Look, liberals should be rightly upset with the Obama Administration for failing to recognize that battles to effect major, non-incremental policy change require (1) a lot of political capital in the first place; (2) and the exertion of unusual presidential influence on other Washington elites; (3) and a sophisticated and coordinated message campaign; (4) and probably a bit of luck.
Obama--who, incidentally, is not only a former community organizer fully conversant in the history of social movements and the resistance to them, but a former constitutional law professor and student of presidential politics--needed to recognize from the jump that a supermajority-worthy personal and public campaign had to be waged on behalf of healthcare reform. A few heads should have rolled, a few prisoners taken. Rather than worrying as she was today about disgusting and devious wiretappers, Sen. Mary Landrieu--no Senate titan she--should have spent the past few months worried about the Wrath of Obama. Joe Lieberman, ditto.

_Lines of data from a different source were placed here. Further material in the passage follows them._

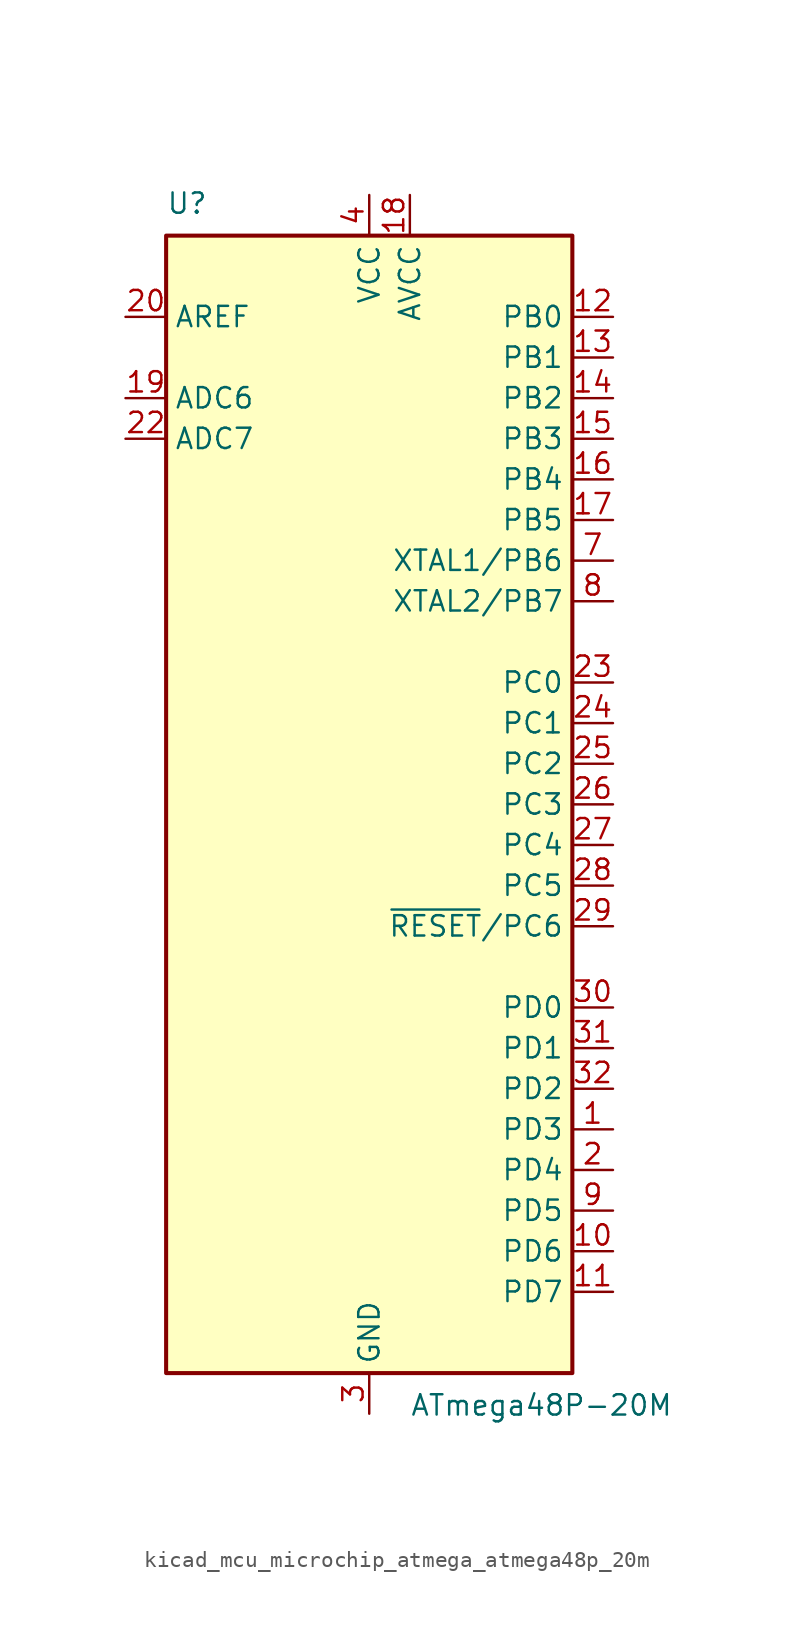
<source format=kicad_sym>
(kicad_symbol_lib
  (version 20220914)
  (generator kicad_symbol_editor)
  (symbol "kicad_mcu_microchip_atmega_atmega48p_20m"
    (property "Reference" "U"
      (at -12.7 36.83 0)
      (effects (font (size 1.27 1.27)) (justify left bottom)))
    (property "Value" "ATmega48P-20M"
      (at 2.54 -36.83 0)
      (effects (font (size 1.27 1.27)) (justify left top)))
    (symbol "kicad_mcu_microchip_atmega_atmega48p_20m_0_1"
      (rectangle (start -12.7 -35.56) (end 12.7 35.56) (stroke (width 0.254) (type default)) (fill (type background))))
    (symbol "kicad_mcu_microchip_atmega_atmega48p_20m_1_1"
      (pin bidirectional line (at 15.24 -20.32 180) (length 2.54) (name "PD3" (effects (font (size 1.27 1.27)))) (number "1" (effects (font (size 1.27 1.27)))))
      (pin bidirectional line (at 15.24 -27.94 180) (length 2.54) (name "PD6" (effects (font (size 1.27 1.27)))) (number "10" (effects (font (size 1.27 1.27)))))
      (pin bidirectional line (at 15.24 -30.48 180) (length 2.54) (name "PD7" (effects (font (size 1.27 1.27)))) (number "11" (effects (font (size 1.27 1.27)))))
      (pin bidirectional line (at 15.24 30.48 180) (length 2.54) (name "PB0" (effects (font (size 1.27 1.27)))) (number "12" (effects (font (size 1.27 1.27)))))
      (pin bidirectional line (at 15.24 27.94 180) (length 2.54) (name "PB1" (effects (font (size 1.27 1.27)))) (number "13" (effects (font (size 1.27 1.27)))))
      (pin bidirectional line (at 15.24 25.4 180) (length 2.54) (name "PB2" (effects (font (size 1.27 1.27)))) (number "14" (effects (font (size 1.27 1.27)))))
      (pin bidirectional line (at 15.24 22.86 180) (length 2.54) (name "PB3" (effects (font (size 1.27 1.27)))) (number "15" (effects (font (size 1.27 1.27)))))
      (pin bidirectional line (at 15.24 20.32 180) (length 2.54) (name "PB4" (effects (font (size 1.27 1.27)))) (number "16" (effects (font (size 1.27 1.27)))))
      (pin bidirectional line (at 15.24 17.78 180) (length 2.54) (name "PB5" (effects (font (size 1.27 1.27)))) (number "17" (effects (font (size 1.27 1.27)))))
      (pin power_in line (at 2.54 38.1 270) (length 2.54) (name "AVCC" (effects (font (size 1.27 1.27)))) (number "18" (effects (font (size 1.27 1.27)))))
      (pin input line (at -15.24 25.4 0) (length 2.54) (name "ADC6" (effects (font (size 1.27 1.27)))) (number "19" (effects (font (size 1.27 1.27)))))
      (pin bidirectional line (at 15.24 -22.86 180) (length 2.54) (name "PD4" (effects (font (size 1.27 1.27)))) (number "2" (effects (font (size 1.27 1.27)))))
      (pin passive line (at -15.24 30.48 0) (length 2.54) (name "AREF" (effects (font (size 1.27 1.27)))) (number "20" (effects (font (size 1.27 1.27)))))
      (pin passive line (at 0 -38.1 90) (length 2.54) hide (name "GND" (effects (font (size 1.27 1.27)))) (number "21" (effects (font (size 1.27 1.27)))))
      (pin input line (at -15.24 22.86 0) (length 2.54) (name "ADC7" (effects (font (size 1.27 1.27)))) (number "22" (effects (font (size 1.27 1.27)))))
      (pin bidirectional line (at 15.24 7.62 180) (length 2.54) (name "PC0" (effects (font (size 1.27 1.27)))) (number "23" (effects (font (size 1.27 1.27)))))
      (pin bidirectional line (at 15.24 5.08 180) (length 2.54) (name "PC1" (effects (font (size 1.27 1.27)))) (number "24" (effects (font (size 1.27 1.27)))))
      (pin bidirectional line (at 15.24 2.54 180) (length 2.54) (name "PC2" (effects (font (size 1.27 1.27)))) (number "25" (effects (font (size 1.27 1.27)))))
      (pin bidirectional line (at 15.24 0 180) (length 2.54) (name "PC3" (effects (font (size 1.27 1.27)))) (number "26" (effects (font (size 1.27 1.27)))))
      (pin bidirectional line (at 15.24 -2.54 180) (length 2.54) (name "PC4" (effects (font (size 1.27 1.27)))) (number "27" (effects (font (size 1.27 1.27)))))
      (pin bidirectional line (at 15.24 -5.08 180) (length 2.54) (name "PC5" (effects (font (size 1.27 1.27)))) (number "28" (effects (font (size 1.27 1.27)))))
      (pin bidirectional line (at 15.24 -7.62 180) (length 2.54) (name "~{RESET}/PC6" (effects (font (size 1.27 1.27)))) (number "29" (effects (font (size 1.27 1.27)))))
      (pin power_in line (at 0 -38.1 90) (length 2.54) (name "GND" (effects (font (size 1.27 1.27)))) (number "3" (effects (font (size 1.27 1.27)))))
      (pin bidirectional line (at 15.24 -12.7 180) (length 2.54) (name "PD0" (effects (font (size 1.27 1.27)))) (number "30" (effects (font (size 1.27 1.27)))))
      (pin bidirectional line (at 15.24 -15.24 180) (length 2.54) (name "PD1" (effects (font (size 1.27 1.27)))) (number "31" (effects (font (size 1.27 1.27)))))
      (pin bidirectional line (at 15.24 -17.78 180) (length 2.54) (name "PD2" (effects (font (size 1.27 1.27)))) (number "32" (effects (font (size 1.27 1.27)))))
      (pin passive line (at 0 -38.1 90) (length 2.54) hide (name "GND" (effects (font (size 1.27 1.27)))) (number "33" (effects (font (size 1.27 1.27)))))
      (pin power_in line (at 0 38.1 270) (length 2.54) (name "VCC" (effects (font (size 1.27 1.27)))) (number "4" (effects (font (size 1.27 1.27)))))
      (pin passive line (at 0 -38.1 90) (length 2.54) hide (name "GND" (effects (font (size 1.27 1.27)))) (number "5" (effects (font (size 1.27 1.27)))))
      (pin passive line (at 0 38.1 270) (length 2.54) hide (name "VCC" (effects (font (size 1.27 1.27)))) (number "6" (effects (font (size 1.27 1.27)))))
      (pin bidirectional line (at 15.24 15.24 180) (length 2.54) (name "XTAL1/PB6" (effects (font (size 1.27 1.27)))) (number "7" (effects (font (size 1.27 1.27)))))
      (pin bidirectional line (at 15.24 12.7 180) (length 2.54) (name "XTAL2/PB7" (effects (font (size 1.27 1.27)))) (number "8" (effects (font (size 1.27 1.27)))))
      (pin bidirectional line (at 15.24 -25.4 180) (length 2.54) (name "PD5" (effects (font (size 1.27 1.27)))) (number "9" (effects (font (size 1.27 1.27))))))))
</source>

Meanwhile, there should have been a rollout explaining that reform was not only good for corporate employers and thus American productivity, but also for worker and workplace performance and, thus again, American productivity. He should framed reform in those terms--rather than as a series of vignettes, true and as sad as they may be, about people with dropped coverage or bankrupting bills--and then publicly dared Republicans and their tea-partying conservative allies to vote against a bill that would make the American economy and the workers who fuel it more effective, more efficient, more productive and more competitive because we would no longer lose time and money and paperwork and missed work days to a cobbled-together health care system constructed more or less around the time The Edsel rolled out.
Joe and I have raised pretty much every single point, repeatedly, including the need for a concerted campaign and linking health care reform to American productivity. Neither ever happened, from the White House or the Hill, and the kind of kick in the balls campaign we needed never really came forth from the groups either.